### AIM OF THE TASK:
Scan the records beneath this line for the line holding "the spectator standing at (376,187) 7.52" and the line holding "macrame plant hanger, 201", then transcribe exactly those two and all lines between.

### INPUT DATA:
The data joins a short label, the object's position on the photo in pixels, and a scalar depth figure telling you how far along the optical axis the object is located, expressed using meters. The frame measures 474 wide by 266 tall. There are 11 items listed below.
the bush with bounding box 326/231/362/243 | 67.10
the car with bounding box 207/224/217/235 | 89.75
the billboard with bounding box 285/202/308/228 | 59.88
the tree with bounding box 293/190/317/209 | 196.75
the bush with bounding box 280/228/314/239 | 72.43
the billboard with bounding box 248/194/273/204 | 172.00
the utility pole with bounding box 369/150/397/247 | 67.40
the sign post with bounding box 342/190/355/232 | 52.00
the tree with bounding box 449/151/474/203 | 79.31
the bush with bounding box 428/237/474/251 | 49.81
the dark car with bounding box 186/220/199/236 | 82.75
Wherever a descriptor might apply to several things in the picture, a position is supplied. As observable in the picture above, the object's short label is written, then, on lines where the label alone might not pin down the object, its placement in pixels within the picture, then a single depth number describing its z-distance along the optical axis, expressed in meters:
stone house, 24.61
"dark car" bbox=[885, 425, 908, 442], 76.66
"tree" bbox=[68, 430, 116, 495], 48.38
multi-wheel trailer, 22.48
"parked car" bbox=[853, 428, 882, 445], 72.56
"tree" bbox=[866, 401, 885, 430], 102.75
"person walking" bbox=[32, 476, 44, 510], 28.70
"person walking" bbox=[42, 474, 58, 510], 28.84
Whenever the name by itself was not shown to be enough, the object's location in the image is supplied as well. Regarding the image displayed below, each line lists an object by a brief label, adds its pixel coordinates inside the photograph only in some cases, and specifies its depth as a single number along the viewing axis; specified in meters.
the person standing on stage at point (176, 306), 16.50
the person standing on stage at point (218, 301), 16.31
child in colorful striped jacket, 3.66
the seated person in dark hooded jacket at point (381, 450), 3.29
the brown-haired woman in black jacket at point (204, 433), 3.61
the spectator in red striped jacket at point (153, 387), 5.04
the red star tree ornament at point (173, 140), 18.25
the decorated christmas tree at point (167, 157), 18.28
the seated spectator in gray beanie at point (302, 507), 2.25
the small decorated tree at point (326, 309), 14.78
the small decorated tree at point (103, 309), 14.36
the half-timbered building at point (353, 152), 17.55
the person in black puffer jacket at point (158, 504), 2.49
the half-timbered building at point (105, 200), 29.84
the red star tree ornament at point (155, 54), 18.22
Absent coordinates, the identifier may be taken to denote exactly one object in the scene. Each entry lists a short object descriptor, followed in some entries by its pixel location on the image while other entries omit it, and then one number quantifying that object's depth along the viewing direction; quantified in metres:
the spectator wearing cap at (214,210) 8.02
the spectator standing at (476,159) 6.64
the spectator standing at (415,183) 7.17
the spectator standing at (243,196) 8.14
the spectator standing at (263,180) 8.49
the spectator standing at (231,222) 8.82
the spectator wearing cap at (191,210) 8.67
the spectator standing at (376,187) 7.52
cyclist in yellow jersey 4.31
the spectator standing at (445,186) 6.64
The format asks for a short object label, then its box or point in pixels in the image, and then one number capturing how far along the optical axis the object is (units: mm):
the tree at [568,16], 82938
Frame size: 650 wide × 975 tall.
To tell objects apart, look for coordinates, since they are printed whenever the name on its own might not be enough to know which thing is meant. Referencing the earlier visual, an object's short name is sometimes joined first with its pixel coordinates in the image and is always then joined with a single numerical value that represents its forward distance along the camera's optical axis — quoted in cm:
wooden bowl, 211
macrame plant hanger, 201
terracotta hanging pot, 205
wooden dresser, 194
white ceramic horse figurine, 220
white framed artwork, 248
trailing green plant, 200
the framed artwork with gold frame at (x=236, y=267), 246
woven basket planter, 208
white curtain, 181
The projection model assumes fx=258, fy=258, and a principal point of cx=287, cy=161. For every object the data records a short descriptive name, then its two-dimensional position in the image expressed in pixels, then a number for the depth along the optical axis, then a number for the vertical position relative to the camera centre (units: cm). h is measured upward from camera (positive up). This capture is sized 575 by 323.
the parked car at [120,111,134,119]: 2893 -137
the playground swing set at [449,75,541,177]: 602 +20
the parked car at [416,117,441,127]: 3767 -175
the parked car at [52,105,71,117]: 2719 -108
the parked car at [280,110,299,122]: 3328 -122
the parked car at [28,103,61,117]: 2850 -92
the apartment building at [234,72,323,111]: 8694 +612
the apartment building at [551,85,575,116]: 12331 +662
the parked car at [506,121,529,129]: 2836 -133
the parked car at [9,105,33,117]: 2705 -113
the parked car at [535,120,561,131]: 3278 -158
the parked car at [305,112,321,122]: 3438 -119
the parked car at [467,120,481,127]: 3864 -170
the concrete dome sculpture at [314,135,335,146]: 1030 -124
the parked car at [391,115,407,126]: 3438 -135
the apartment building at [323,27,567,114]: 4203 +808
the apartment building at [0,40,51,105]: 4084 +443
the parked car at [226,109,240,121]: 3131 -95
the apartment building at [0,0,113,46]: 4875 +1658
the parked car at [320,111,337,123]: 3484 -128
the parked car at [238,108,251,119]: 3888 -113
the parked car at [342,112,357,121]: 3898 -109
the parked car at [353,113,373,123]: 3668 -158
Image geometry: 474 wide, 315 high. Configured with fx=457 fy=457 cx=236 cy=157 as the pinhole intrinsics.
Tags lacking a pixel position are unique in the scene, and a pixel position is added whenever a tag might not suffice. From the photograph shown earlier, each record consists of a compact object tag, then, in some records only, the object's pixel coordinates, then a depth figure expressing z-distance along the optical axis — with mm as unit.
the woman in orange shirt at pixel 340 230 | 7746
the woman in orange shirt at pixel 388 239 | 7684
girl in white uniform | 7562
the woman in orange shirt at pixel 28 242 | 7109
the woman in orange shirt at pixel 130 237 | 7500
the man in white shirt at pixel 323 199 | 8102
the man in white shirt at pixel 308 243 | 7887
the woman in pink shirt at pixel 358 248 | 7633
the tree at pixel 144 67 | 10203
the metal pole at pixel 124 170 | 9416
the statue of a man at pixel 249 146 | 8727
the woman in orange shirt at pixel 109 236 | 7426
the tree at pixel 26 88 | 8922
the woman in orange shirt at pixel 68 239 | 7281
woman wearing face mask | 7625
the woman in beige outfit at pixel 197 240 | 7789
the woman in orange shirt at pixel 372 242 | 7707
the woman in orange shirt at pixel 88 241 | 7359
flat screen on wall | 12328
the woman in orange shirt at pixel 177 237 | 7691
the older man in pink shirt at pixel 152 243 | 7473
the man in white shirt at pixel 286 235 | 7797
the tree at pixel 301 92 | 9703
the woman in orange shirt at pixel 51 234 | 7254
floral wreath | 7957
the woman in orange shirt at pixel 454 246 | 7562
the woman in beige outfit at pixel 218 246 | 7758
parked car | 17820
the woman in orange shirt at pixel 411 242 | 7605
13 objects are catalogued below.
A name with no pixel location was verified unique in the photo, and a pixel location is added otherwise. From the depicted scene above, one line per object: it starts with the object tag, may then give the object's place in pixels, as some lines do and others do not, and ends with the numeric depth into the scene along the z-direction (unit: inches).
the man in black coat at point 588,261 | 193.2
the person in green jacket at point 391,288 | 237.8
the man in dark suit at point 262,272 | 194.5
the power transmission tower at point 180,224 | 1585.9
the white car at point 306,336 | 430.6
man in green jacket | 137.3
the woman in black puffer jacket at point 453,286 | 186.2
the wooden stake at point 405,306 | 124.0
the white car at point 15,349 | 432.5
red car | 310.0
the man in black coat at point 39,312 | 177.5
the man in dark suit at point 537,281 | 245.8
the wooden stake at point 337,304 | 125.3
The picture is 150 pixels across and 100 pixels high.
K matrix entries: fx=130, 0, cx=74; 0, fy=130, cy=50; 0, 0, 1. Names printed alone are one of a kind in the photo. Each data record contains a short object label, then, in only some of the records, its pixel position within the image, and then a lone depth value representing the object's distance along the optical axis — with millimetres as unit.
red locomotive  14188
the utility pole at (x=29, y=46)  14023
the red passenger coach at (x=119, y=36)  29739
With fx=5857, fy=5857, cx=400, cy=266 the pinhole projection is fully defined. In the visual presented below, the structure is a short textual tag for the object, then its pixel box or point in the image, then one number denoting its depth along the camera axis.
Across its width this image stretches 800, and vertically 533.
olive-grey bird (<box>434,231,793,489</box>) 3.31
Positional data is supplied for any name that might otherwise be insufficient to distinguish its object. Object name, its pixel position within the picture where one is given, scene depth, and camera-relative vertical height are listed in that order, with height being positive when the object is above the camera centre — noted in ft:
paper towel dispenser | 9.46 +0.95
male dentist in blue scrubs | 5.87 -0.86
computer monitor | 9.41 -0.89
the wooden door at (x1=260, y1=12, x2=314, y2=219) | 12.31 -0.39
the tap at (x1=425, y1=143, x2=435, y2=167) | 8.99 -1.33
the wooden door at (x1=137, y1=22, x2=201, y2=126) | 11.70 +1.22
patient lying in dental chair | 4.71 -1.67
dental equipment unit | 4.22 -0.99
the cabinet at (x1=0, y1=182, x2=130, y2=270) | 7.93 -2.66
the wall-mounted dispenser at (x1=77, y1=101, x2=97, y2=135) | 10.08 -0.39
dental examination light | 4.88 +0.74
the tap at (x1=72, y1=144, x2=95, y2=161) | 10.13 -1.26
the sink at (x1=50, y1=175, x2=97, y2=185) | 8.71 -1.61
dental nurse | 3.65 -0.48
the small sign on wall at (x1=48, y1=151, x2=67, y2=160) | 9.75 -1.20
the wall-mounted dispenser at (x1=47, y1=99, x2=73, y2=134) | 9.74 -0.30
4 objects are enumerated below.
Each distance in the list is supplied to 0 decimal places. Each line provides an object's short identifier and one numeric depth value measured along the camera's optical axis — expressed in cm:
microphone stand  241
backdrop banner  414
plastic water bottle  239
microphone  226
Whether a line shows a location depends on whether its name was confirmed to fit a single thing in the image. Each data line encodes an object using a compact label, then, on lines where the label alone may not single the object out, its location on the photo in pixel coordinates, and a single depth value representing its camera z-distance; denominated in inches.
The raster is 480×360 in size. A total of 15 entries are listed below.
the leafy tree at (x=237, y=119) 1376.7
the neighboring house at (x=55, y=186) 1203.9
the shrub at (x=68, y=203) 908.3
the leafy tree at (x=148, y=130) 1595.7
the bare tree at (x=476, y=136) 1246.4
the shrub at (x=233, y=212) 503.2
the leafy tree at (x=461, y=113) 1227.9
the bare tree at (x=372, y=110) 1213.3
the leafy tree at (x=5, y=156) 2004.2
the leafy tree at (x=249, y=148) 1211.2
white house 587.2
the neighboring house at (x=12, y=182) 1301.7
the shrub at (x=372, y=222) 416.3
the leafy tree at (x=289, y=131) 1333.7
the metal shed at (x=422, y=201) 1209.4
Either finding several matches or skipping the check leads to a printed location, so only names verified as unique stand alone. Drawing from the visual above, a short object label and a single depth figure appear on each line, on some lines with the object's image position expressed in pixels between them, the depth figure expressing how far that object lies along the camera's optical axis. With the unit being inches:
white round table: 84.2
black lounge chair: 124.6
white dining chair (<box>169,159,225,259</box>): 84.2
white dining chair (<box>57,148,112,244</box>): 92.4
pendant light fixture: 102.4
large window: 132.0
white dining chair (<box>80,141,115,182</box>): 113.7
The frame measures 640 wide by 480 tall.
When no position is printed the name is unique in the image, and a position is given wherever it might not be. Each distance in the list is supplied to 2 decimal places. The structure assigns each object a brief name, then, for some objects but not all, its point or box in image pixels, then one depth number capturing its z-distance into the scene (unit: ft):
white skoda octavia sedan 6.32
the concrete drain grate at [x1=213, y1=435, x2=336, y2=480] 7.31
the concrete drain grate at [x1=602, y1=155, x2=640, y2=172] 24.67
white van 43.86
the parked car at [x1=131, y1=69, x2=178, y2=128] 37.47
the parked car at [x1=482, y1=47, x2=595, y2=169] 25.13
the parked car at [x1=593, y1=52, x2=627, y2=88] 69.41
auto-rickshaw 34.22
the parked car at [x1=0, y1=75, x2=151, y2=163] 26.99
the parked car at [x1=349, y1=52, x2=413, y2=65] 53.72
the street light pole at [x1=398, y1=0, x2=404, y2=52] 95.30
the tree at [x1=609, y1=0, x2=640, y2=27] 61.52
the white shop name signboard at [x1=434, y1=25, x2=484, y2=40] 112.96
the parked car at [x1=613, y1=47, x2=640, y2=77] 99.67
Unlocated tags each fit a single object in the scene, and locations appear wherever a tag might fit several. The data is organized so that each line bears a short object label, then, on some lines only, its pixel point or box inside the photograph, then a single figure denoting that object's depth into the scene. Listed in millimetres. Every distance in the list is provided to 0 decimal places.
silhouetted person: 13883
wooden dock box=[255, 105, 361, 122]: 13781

### OUTPUT BELOW:
the spectator standing at (376,187) 7.52
cyclist in yellow jersey 4.31
the spectator standing at (445,186) 6.64
The format asks for a short object label, then its box or point in pixels in the image, and then one number capturing how far along the optical axis the object is (units: mm):
the tree at [568,16], 82938
Frame size: 650 wide × 975 tall.
To tell objects apart, look for coordinates, since they are printed whenever the name on its own might not be enough to know which thing is meant. Referencing the earlier visual, an object's short name is sometimes joined first with its pixel coordinates in the image and is always then joined with a single numerical value that represents its forward distance along the camera's optical axis — quoted in cm:
wooden bowl, 211
macrame plant hanger, 201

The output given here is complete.